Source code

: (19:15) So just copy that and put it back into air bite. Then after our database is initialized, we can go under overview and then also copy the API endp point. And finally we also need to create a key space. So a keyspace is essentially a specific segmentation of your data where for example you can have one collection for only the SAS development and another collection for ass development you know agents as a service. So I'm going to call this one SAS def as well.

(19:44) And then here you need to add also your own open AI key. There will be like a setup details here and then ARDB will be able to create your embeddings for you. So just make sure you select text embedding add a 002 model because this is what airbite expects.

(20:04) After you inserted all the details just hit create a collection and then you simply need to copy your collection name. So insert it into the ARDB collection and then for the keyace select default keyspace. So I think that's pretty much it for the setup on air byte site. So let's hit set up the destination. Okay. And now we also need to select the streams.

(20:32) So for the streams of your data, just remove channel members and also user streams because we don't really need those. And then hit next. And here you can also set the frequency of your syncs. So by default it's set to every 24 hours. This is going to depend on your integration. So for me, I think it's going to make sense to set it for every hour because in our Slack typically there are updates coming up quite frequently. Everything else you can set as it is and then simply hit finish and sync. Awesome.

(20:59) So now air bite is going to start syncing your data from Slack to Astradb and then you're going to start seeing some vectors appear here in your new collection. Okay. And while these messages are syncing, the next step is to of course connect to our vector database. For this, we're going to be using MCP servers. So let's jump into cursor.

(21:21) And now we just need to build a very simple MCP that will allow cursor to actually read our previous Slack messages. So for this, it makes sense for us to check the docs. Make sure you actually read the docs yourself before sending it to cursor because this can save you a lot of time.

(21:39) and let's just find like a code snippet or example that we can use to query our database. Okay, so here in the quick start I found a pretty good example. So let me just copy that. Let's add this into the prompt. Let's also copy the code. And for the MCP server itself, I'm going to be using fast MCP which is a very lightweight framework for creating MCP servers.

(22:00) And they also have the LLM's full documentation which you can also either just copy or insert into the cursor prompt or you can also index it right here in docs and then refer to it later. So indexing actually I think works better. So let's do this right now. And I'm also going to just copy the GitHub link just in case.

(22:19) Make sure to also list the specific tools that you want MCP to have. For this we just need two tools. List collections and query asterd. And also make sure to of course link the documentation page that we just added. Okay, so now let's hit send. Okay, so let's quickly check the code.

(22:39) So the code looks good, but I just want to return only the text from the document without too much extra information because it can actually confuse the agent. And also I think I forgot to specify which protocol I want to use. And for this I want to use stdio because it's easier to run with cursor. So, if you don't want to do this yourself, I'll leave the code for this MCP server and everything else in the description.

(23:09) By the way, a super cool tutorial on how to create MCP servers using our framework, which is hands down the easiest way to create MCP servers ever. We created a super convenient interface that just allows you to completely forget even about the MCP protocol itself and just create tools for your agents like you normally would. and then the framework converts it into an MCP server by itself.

==

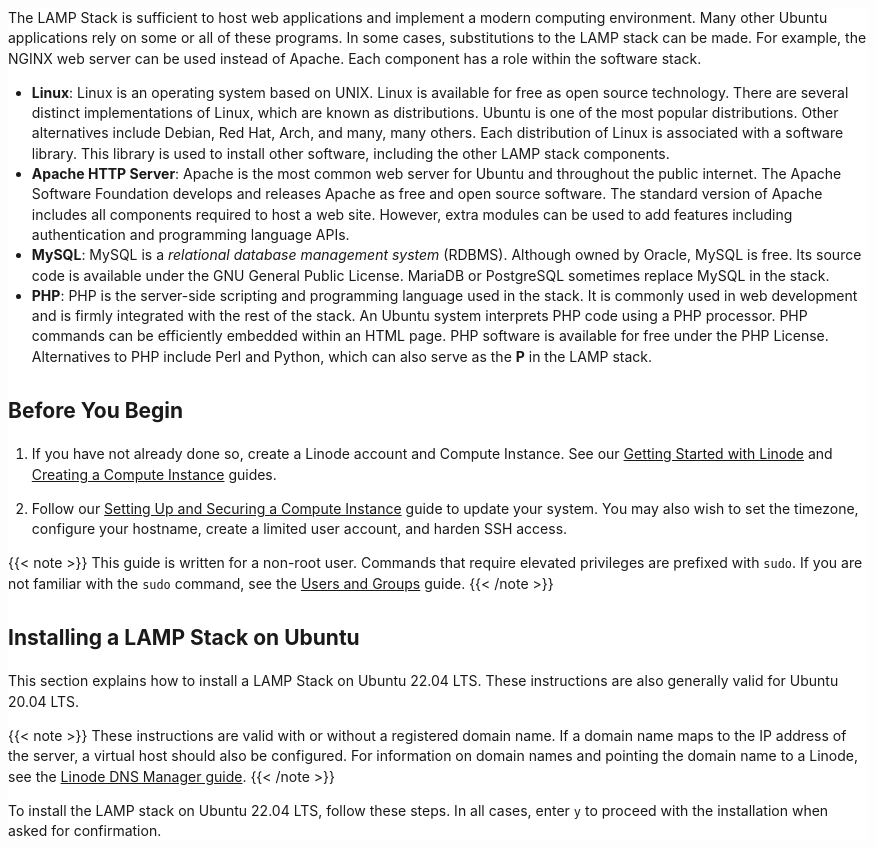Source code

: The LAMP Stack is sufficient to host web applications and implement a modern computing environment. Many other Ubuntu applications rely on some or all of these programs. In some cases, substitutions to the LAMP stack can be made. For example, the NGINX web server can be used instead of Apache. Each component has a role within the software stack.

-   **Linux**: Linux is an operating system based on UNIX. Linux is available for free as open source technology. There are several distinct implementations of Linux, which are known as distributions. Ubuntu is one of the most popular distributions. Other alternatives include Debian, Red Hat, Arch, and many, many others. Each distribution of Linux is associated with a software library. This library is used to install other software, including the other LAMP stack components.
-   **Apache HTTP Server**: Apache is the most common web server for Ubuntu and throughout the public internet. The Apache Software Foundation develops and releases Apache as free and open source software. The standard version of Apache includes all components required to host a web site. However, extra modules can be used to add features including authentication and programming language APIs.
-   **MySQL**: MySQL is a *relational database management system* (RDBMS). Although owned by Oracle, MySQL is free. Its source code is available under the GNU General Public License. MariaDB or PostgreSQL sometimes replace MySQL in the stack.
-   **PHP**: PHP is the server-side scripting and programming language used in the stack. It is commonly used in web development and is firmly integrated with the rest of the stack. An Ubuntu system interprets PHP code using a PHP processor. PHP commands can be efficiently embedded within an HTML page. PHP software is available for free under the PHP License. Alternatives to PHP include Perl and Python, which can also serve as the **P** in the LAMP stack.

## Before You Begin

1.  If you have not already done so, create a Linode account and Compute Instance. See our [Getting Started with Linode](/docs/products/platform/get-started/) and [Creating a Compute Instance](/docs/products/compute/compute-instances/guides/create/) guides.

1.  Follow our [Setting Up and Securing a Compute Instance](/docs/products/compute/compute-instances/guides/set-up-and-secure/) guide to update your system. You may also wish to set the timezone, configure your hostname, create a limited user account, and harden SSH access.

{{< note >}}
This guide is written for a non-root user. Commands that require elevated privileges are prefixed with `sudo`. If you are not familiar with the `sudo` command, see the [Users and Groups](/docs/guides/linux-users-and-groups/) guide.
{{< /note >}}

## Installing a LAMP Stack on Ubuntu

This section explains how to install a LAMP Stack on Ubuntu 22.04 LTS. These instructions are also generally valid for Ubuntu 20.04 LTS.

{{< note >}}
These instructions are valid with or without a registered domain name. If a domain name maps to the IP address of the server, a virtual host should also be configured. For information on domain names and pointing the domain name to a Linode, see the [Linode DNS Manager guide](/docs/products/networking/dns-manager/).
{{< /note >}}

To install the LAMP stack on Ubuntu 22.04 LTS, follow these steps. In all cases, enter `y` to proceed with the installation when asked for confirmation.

PROBLEM TO SOLVE
Tally the lines of the records that contain "itself", then write only the total.

RESPONSE
2